Maintaining Device Anonymity While
Inclusive Dates: 10/01/06 01/01/08
Background - An overriding concern in the development of the USDOT Connected Vehicle Program is privacy. Privacy pertains not only to the vehicle information reported to the infrastructure, but also the identity of the individual driving the vehicle. Information dissemination can easily be applied not only to the traffic management community but also to military convoys for dynamic logistics and targeting, vehicle remote control, and nautical operations. Anonymity of this information protects not only the common citizen vehicle operator but also the well-being of the war fighter. A problem with current infrastructure designs is in the way the transmitting unit broadcasts information across the infrastructure. All vehicles in the receiving coverage area receive the broadcast transmission.
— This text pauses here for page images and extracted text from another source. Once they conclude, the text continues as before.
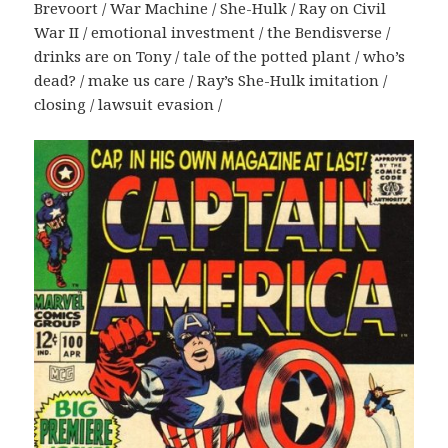
Brevoort / War Machine / She-Hulk / Ray on Civil
War II / emotional investment / the Bendisverse /
drinks are on Tony / tale of the potted plant / who’s
dead? / make us care / Ray’s She-Hulk imitation /
closing / lawsuit evasion /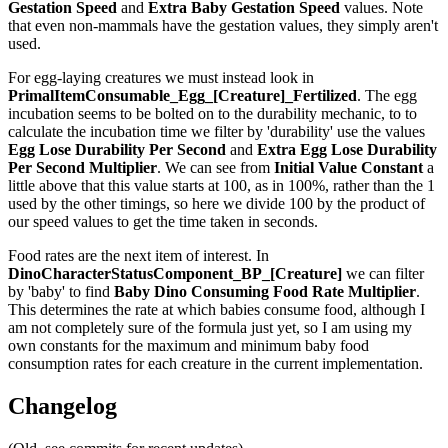
Gestation Speed
and
Extra Baby Gestation Speed
values. Note
that even non-mammals have the gestation values, they simply aren't
used.
For egg-laying creatures we must instead look in
PrimalItemConsumable_Egg_[Creature]_Fertilized
. The egg
incubation seems to be bolted on to the durability mechanic, to to
calculate the incubation time we filter by 'durability' use the values
Egg Lose Durability Per Second
and
Extra Egg Lose Durability
Per Second
Multiplier
. We can see from
Initial Value Constant
a
little above that this value starts at 100, as in 100%, rather than the 1
used by the other timings, so here we divide 100 by the product of
our speed values to get the time taken in seconds.
Food rates are the next item of interest. In
DinoCharacterStatusComponent_BP_[Creature]
we can filter
by 'baby' to find
Baby Dino Consuming Food Rate Multiplier
.
This determines the rate at which babies consume food, although I
am not completely sure of the formula just yet, so I am using my
own constants for the maximum and minimum baby food
consumption rates for each creature in the current implementation.
Changelog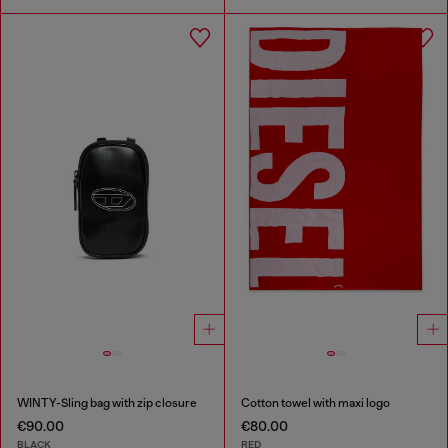
WINTY-Sling bag with zip closure
Cotton towel with maxi logo
€90.00
€80.00
BLACK
RED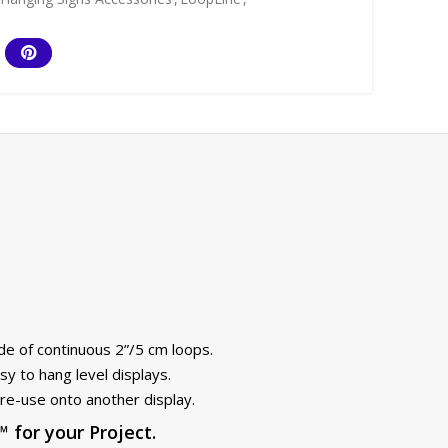
de of continuous 2”/5 cm loops.
y to hang level displays.
re-use onto another display.
for your Project.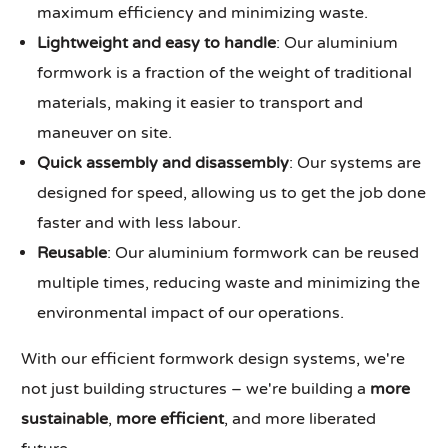
maximum efficiency and minimizing waste.
Lightweight and easy to handle
: Our aluminium
formwork is a fraction of the weight of traditional
materials, making it easier to transport and
maneuver on site.
Quick assembly and disassembly
: Our systems are
designed for speed, allowing us to get the job done
faster and with less labour.
Reusable
: Our aluminium formwork can be reused
multiple times, reducing waste and minimizing the
environmental impact of our operations.
With our efficient formwork design systems, we're
not just building structures – we're building a
more
sustainable
,
more efficient
, and more liberated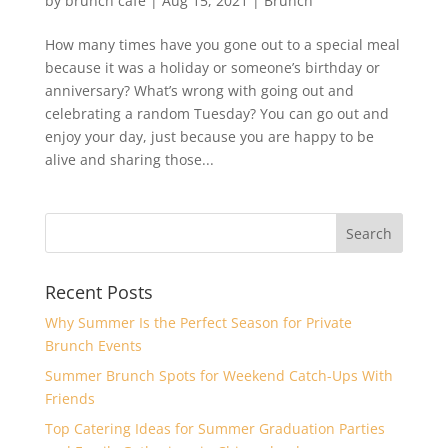
by
brunch cafè
|
Aug 15, 2021
|
Brunch
How many times have you gone out to a special meal
because it was a holiday or someone’s birthday or
anniversary? What’s wrong with going out and
celebrating a random Tuesday? You can go out and
enjoy your day, just because you are happy to be
alive and sharing those...
Recent Posts
Why Summer Is the Perfect Season for Private
Brunch Events
Summer Brunch Spots for Weekend Catch-Ups With
Friends
Top Catering Ideas for Summer Graduation Parties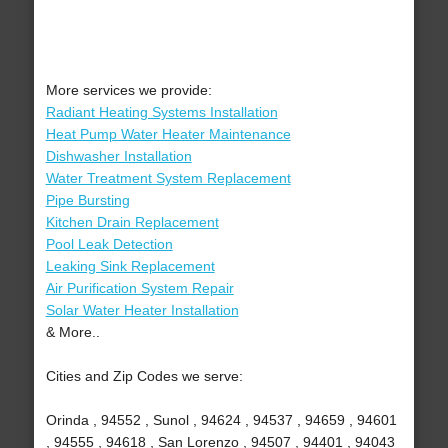
More services we provide:
Radiant Heating Systems Installation
Heat Pump Water Heater Maintenance
Dishwasher Installation
Water Treatment System Replacement
Pipe Bursting
Kitchen Drain Replacement
Pool Leak Detection
Leaking Sink Replacement
Air Purification System Repair
Solar Water Heater Installation
& More..
Cities and Zip Codes we serve:
Orinda , 94552 , Sunol , 94624 , 94537 , 94659 , 94601
, 94555 , 94618 , San Lorenzo , 94507 , 94401 , 94043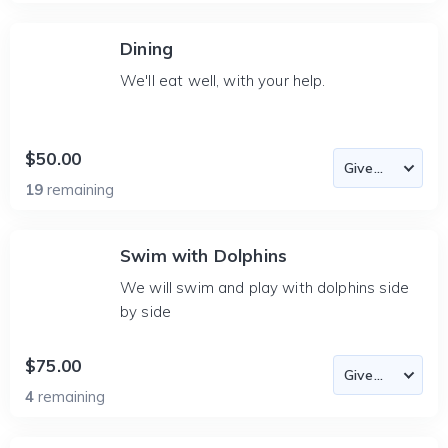
Dining
We'll eat well, with your help.
$50.00
19
remaining
Swim with Dolphins
We will swim and play with dolphins side
by side
$75.00
4
remaining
Situations occur in complex military scenarios and roadway interchanges that require segmented destination messaging. A by-product of vehicle anonymity throughout the infrastructure is the difficulty of dynamically disseminating information based on location, relevance or importance criteria.
Approach - The project investigated the complexity, feasibility, and solutions for managing information dissemination to devices in three-dimensional scenarios while maintaining device anonymity. To accomplish this, bi-directional communications were required to identify the location of devices in the 3-D plane and disseminate information to the device. Three-D modeling was performed to provide a visual representation of the 3-D zone areas. A representative broadcast communications-based vehicle system was developed as a prototype. As a test case, the decision-making system provided in-vehicle communications based on current traffic flow conditions, defined traffic law, and event-driven conditions such as incident, work zone or school zone conditions.
Accomplishments - The project investigators modeled and developed a Doppler analysis of a complex 3-D infrastructure found in the San Antonio area. The modeling depicted vehicle communications based on location segmentation or sub-zones within a broadcast transmission coverage zone. In conjunction with this effort, project investigators developed algorithms to segment the communications zone into sub-zones based on information relevant to each particular sub-zone, anonymously geolocated devices in a particular sub-zone, and identified particular devices for direct messaging based on geolocation. A prototype was developed to prove the modeling theories using a system consisting of a Palm Treo® and an iPAQ personal data assistant, and Bluetooth GPS as the vehicle-based device. Communications were transmitted via a representative broadcast technology between the vehicle-based device and a communications infrastructure. Data received from and sent to the vehicle was displayed and enacted from a roadside infrastructure management system representative of typical traffic management systems.